Listen to Jody Woodall, Hall County’s road projects manager, talk about possible future improvements on Spout Springs Road.

A four-lane Spout Springs Road won’t be realized for some time, but Hall County officials are hoping some less-extreme improvements will bring motorists some relief in the meantime.

The top priority is fixing traffic at Elizabeth Lane, which leads to one of the two entrances to the new Flowery Branch High School. The other entrance is off Spout Springs.

"We have seen a significant amount of traffic increase there," said Jody Woodall, county road projects manager.

The school year opened earlier this month with traffic jamming in front of the school, backing up in either direction on the two-lane Spout Springs.

Rapid commercial and residential growth in South Hall during the past decade has produced a similar rise in traffic on Spout Springs, which connects Flowery Branch to Braselton and crosses Interstate 985.

"We have a commitment from the Georgia Department of Transportation for a widening project, but it is some years down the road," Woodall said. "We haven’t started the concept design or any of that yet."

Meanwhile, the county is completing a study to determine whether to build a traffic light at Elizabeth Lane.
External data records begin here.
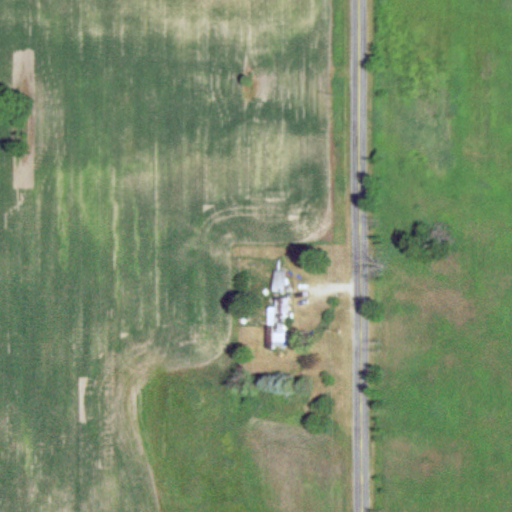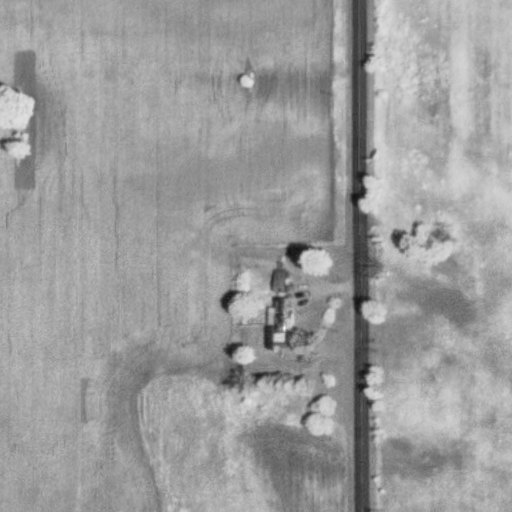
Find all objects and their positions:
road: (363, 256)
building: (280, 280)
building: (281, 321)
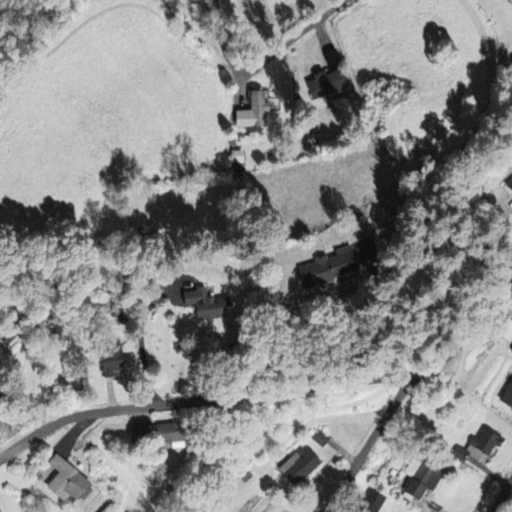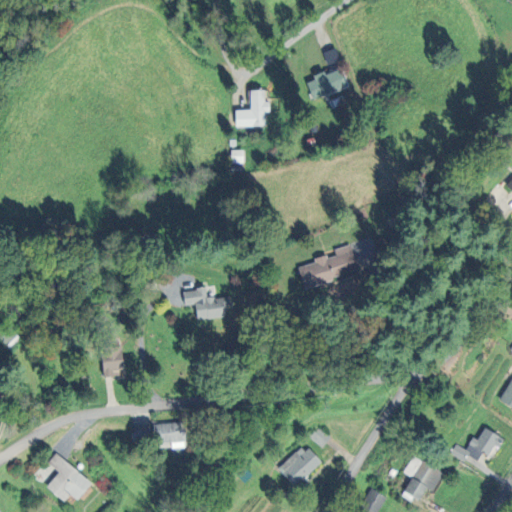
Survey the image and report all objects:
road: (294, 35)
road: (221, 39)
building: (330, 56)
building: (326, 83)
building: (252, 111)
building: (508, 182)
building: (326, 266)
building: (204, 303)
building: (110, 360)
building: (507, 394)
road: (269, 401)
building: (138, 434)
building: (168, 434)
building: (318, 436)
building: (477, 445)
road: (370, 449)
building: (298, 465)
building: (419, 478)
building: (65, 480)
road: (500, 493)
building: (370, 501)
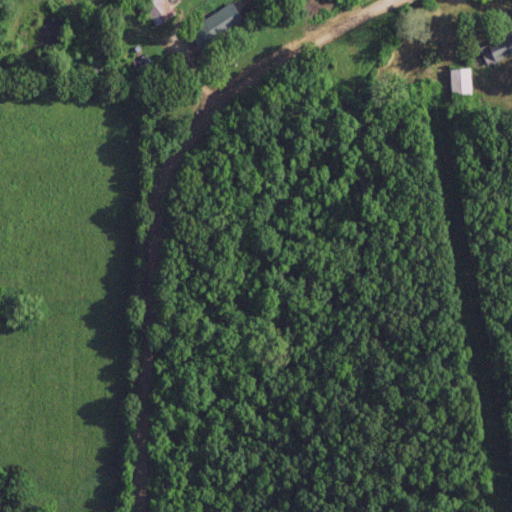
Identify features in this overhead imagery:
building: (155, 10)
building: (214, 24)
building: (499, 46)
building: (459, 81)
road: (153, 197)
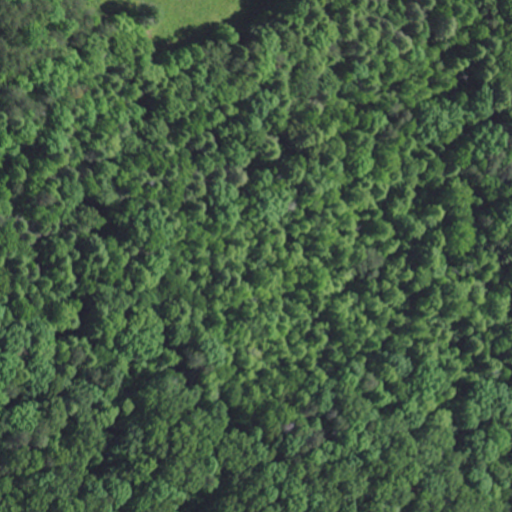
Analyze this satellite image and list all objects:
road: (108, 67)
With that work could come some other improvements to the intersection.

"We’re designing (the project) right now and planning to move with it as soon as possible," Woodall said, adding that he wasn’t sure when it could be done. "We’ll have to do some right-of-way acquisition."

The county’s 1 cent sales tax program would pay for all the improvements.

The county also is looking at adding a center turn lane between Union Circle and Elizabeth with dedicated left turns into Flowery Branch High and Spout Springs Elementary schools, which sit diagonally from each other along the stretch.

"I believe that any road improvements ... would help with everyone’s safety," said Mark Coleman, Flowery Branch High’s principal.

"I do believe that if a traffic signal is installed on Elizabeth Lane, there should be a consideration of the dismissal times of Spout Springs Elementary and (Flowery Branch High) to allow plenty of time for the buses to exit their campuses and not have to sit in traffic waiting on light changes."

Steven McDaniel, Spout Springs’ principal, shared those sentiments, saying he believes those issues will be looked at carefully.

Otherwise, though, he said, "I’ve been real pleased with the way the school year has gotten off to a real smooth start in terms of traffic flow."

Roger Moore, who has lived off Spout Springs at Elizabeth Lane since 1963, said that despite the growth — and he and his wife have seen plenty over the years — traffic is bearable.

"We just take our time," he said. "It’s heavy at times during school hours and work hours, but you know when to go and when not to."

Moore said he favors a traffic light at Elizabeth Lane.

"The kids use that road when they go into their parking (at the high school). They’re inexperienced drivers and there is a chance for them to make a mistake (turning onto Spout Springs)," he said. "You’ve got to watch traffic both ways and you’ve got to be patient."

County officials also are looking at adding a lane on Spout Springs just east of Hog Mountain Road.

Woodall said several businesses there have deceleration lanes going into their property.

Those lanes "would become another through lane and we would come in and reinstall the (deceleration) lanes," he said. "That should help move more vehicles through that (traffic) signal during peak hours."

Another improvement being looked at is possible left-turn lanes into subdivisions at Ivy Springs and Oak Ridge drives, Woodall said.

One improvement being given lower priority is widening Spout Springs by 2 feet on either side.

"Right now, statistics show very few accidents where people are running off the road," Woodall said.

Larger efforts, such as straightening curves and changing grades in the road, would be considered as part of the four-lane widening, he said.

And while that effort is far from reality, the project isn’t completely off the radar.

"I think we’re going to start look at concept development ... very soon," Woodall said.